**Action item:**
In the entries that follow, find the word "polishing" and report each line it is on.

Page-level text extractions
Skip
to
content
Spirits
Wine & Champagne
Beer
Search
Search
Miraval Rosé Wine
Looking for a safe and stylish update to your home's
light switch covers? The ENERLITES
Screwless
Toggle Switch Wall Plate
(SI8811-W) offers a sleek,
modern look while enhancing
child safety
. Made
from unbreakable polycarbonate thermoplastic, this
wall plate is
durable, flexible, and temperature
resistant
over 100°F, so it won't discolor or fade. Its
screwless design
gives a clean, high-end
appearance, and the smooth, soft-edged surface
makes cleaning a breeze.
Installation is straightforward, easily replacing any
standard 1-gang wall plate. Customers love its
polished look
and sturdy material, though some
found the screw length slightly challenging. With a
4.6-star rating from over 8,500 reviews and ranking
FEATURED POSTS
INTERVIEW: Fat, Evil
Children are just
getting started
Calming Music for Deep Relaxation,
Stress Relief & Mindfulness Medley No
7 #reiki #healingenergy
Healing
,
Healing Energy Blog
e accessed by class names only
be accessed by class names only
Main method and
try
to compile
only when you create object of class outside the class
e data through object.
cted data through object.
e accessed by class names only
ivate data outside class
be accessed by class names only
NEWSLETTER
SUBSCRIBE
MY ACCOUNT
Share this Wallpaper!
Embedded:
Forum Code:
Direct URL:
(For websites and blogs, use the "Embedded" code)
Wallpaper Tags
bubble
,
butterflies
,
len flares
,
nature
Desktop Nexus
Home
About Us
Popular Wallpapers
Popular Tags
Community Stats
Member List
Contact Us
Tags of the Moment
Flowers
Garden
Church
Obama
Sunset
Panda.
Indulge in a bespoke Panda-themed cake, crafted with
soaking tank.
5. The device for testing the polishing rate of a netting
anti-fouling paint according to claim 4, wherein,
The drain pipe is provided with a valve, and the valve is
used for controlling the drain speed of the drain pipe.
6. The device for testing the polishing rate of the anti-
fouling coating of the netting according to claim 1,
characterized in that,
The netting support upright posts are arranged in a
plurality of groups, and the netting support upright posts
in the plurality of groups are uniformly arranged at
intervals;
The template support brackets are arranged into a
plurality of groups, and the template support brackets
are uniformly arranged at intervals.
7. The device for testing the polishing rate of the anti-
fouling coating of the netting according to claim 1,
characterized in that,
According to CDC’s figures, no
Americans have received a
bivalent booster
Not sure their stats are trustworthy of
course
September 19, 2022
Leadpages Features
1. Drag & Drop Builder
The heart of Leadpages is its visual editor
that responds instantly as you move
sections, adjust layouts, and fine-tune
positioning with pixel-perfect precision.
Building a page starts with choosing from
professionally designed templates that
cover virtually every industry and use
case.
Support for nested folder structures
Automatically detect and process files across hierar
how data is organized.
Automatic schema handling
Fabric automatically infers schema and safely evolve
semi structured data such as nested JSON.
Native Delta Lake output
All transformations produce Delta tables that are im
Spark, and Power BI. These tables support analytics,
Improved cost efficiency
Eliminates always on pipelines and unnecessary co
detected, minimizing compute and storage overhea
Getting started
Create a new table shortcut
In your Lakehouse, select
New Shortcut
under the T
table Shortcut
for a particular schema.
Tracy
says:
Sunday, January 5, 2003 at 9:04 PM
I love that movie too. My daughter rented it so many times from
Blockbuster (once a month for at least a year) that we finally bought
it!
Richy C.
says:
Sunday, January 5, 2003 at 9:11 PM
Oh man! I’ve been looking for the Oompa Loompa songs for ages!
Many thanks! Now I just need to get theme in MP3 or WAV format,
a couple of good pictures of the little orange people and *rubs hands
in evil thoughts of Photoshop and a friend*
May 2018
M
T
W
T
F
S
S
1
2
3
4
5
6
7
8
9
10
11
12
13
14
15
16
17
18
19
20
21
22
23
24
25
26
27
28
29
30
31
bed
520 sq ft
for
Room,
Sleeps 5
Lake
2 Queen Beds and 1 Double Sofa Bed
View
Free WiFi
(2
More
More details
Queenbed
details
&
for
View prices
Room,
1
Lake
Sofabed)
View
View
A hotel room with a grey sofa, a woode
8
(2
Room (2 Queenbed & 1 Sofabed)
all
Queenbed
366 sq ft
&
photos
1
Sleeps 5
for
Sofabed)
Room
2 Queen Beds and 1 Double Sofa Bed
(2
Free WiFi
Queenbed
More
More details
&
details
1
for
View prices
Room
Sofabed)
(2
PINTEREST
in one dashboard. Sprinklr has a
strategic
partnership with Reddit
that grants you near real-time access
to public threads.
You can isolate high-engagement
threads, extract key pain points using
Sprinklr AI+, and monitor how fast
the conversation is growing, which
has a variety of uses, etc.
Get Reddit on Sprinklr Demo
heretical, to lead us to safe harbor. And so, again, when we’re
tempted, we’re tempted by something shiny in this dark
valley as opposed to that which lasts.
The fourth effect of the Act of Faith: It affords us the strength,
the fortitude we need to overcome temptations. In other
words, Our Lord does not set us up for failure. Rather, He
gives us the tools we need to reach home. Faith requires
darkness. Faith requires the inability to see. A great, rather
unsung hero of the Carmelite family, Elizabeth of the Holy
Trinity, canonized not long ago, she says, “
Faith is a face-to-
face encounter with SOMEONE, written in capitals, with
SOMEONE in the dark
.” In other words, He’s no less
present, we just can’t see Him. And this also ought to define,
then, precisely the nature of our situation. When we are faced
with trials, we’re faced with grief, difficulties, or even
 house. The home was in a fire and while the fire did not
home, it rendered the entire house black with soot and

**Result:**
5. The device for testing the polishing rate of a netting
6. The device for testing the polishing rate of the anti-
7. The device for testing the polishing rate of the anti-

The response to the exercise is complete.